* _Отрывок со страницы_:

------------------------------------

В Находке молодожены следуют к камню, обозначающему побратимство с одним из японских городов. В другом городе на севере Тюмени шествуют к отметке, указывающей, что здесь забила первая нефть. Какая связь со свадьбой? Кому нужны подобные маневры? Речь не о запрете, о другом. То, что дорого, памятно, свято, нельзя обращать в моду. Всякий формализм выхолащивает суть.

Связывать события личной жизни с общенародными, государственными необходимо, когда есть внутренняя потребность, чувство личной причастности.

Мне ничего не стоит доказать, что с военно-патриотическим воспитанием в Крыму обстоит лучше, чем где-либо. Так оно и есть. Торжественные обряды, ритуалы, слеты, походы, пробеги, марши, митинги. Все есть, всего вдоволь. Единственная область, где два города-героя. И музеи — уникальные. И в Севастопольскую панораму, и в Аджимушкайские каменоломни под Керчью поток не иссякает.

В Керчи каждый год 9 Мая после торжественных возложений венков жители расстилают скатерти на склонах горы Митридат, садятся семьями, поминают павших. Снизу, из центра Керчи, картина волнующая, вся гора устлана скатертями.

А рядом с городом, чуть больше десятка километров,— Багеровский ров с обелиском. Здесь в войну были расстреляны 15.000 жителей Керчи. Здесь лежат матери и отцы тех. кто поминает их на склонах Митридата.

Я спросил директора Багеровской восьмилетней школы, многие ли из Керчи приезжают сюда 9 Мая возложить цветы.

------------------------------------

* _Собранный материал_:
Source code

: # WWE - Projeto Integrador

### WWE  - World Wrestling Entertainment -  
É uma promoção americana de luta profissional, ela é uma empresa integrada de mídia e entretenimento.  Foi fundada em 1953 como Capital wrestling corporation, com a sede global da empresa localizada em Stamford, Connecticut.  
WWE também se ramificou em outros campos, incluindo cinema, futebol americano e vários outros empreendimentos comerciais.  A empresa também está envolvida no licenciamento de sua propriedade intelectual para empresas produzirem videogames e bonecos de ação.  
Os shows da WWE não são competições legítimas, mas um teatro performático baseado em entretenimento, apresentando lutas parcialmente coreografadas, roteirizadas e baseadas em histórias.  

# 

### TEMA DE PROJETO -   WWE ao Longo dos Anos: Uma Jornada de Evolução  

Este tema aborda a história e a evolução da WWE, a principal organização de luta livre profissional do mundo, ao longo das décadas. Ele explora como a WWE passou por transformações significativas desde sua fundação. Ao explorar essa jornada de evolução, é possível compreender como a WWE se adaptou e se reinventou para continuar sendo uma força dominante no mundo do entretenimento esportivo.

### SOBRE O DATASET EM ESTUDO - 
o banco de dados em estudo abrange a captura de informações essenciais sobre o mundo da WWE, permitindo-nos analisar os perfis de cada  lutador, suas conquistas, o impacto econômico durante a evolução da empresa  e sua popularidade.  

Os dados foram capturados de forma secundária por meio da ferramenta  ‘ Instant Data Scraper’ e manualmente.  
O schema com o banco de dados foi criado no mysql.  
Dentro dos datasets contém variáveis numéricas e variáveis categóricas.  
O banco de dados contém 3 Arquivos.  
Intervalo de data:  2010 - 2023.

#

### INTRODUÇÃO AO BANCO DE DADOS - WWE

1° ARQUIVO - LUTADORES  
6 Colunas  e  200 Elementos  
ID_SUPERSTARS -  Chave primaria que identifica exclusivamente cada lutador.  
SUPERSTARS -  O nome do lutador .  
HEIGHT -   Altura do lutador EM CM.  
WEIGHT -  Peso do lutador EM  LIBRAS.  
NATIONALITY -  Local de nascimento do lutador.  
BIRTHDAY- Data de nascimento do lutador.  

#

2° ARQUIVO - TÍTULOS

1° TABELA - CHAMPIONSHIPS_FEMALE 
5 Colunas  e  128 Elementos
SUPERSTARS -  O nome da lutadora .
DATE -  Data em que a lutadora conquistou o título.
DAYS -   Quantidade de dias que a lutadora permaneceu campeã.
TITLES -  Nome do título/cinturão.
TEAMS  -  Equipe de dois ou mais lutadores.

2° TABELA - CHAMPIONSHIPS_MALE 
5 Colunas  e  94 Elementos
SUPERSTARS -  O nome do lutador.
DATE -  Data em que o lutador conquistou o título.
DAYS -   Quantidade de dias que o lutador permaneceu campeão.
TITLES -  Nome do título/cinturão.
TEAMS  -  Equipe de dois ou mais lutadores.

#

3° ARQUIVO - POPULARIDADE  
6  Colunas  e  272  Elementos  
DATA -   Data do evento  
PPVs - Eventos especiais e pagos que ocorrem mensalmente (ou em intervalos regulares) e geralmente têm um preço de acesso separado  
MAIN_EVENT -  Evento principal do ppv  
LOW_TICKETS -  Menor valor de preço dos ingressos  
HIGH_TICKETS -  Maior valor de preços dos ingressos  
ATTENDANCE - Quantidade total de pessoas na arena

------------------------------------

* _Что сделать 1_: Перескажите короче абзац отрывка со страницы, который начинается словами «В Керчи каждый год 9 Мая». Главные факты должны остаться.
* _Что сделать 2_: Сколько жителей Керчи, по словам отрывка со страницы, расстреляли в войну у Багеровского рва?
* _Что сделать 3_: Продолжите отрывок со страницы о свадебных обрядах и памяти о войне в Крыму, начиная сразу после его последнего предложения.

* _Ответ 1_: Каждый год 9 Мая в Керчи после возложения венков жители семьями садятся на склонах горы Митридат на расстеленные скатерти и поминают павших. Из центра города видно, что вся гора покрыта скатертями.

* _Ответ 2_: 15 000 жителей Керчи.

* _Ответ 3_:
— Человек семь-восемь…

Как же так… К городским монументам возлагают, а к месту гибели родных — нет. Но без любви к матери, отцу не может быть любви к Родине. До какой же степени надо заорганизовать дело так, чтобы гражданская всеобщая память заслонила личную, кровную.

Это случилось не сегодня. Сегодня мы лишь пожинаем прошлое. Мы так много призывали и организовывали, что не успевали прочувствовать. Так много говорили, что не успевали задуматься. Думали одно, а говорили другое. Созрело противоречие — между самовнушением и действительностью.

В данном случае, как это и бывает, грозовой разряд поразил именно высшую точку.

Собеседник мой — Николай Васильевич Багров, мы одногодки, в один год ушли отцы, в один год погибли. Мы говорим о поколениях отцов и детей, я слушаю его с доверием, потому что сам он тоже десятки лет настойчиво и безуспешно разыскивал могилу отца.

Николай Васильевич — секретарь обкома партии, идеология — в его ведении. Работать сегодня трудно, многое из того, что он должен и готов сделать, было обесценено до него.

В этом старом здании, в бывшем семинарском саду за окном его кабинета в войну был самый большой сборный пункт. Отсюда и увозили людей на 10-й километр Феодосийского шоссе, туда, где и сегодня, закрыв глаза, можно увидеть розовую траву и розовые деревья.

*   *   *

Прежде чем ставить памятный знак, изучается история события, его суть и подробности.

Обелиск поставлен, «Поле памяти» ухожено. А кто лежит в этом поле? Кого расстреливали, когда, сколько их, жертв? Я обзваниваю архивы, обхожу присутственные места, зашел в краеведческий музей — никто не знает. Называют и 12.000 расстрелянных, и 8.000, и другие цифры. И — ни одной фамилии погибшего.

Но разве «Поле памяти» лишь строительное сооружение? Тогда можно было бы раз и навсегда поставить один монумент сразу для 20 миллионов.

Как фашисты сумели обмануть тысячи жертв? А может быть, людей везли насильно? Кто руководил расправой? Я хожу по городу, словно с протянутой рукой, блокнот мой пуст. Установить что-нибудь конкретно невозможно, говорили мне: мест массовых казней вокруг Симферополя было более десятка, а людей уводили ночью, поди узнай — куда.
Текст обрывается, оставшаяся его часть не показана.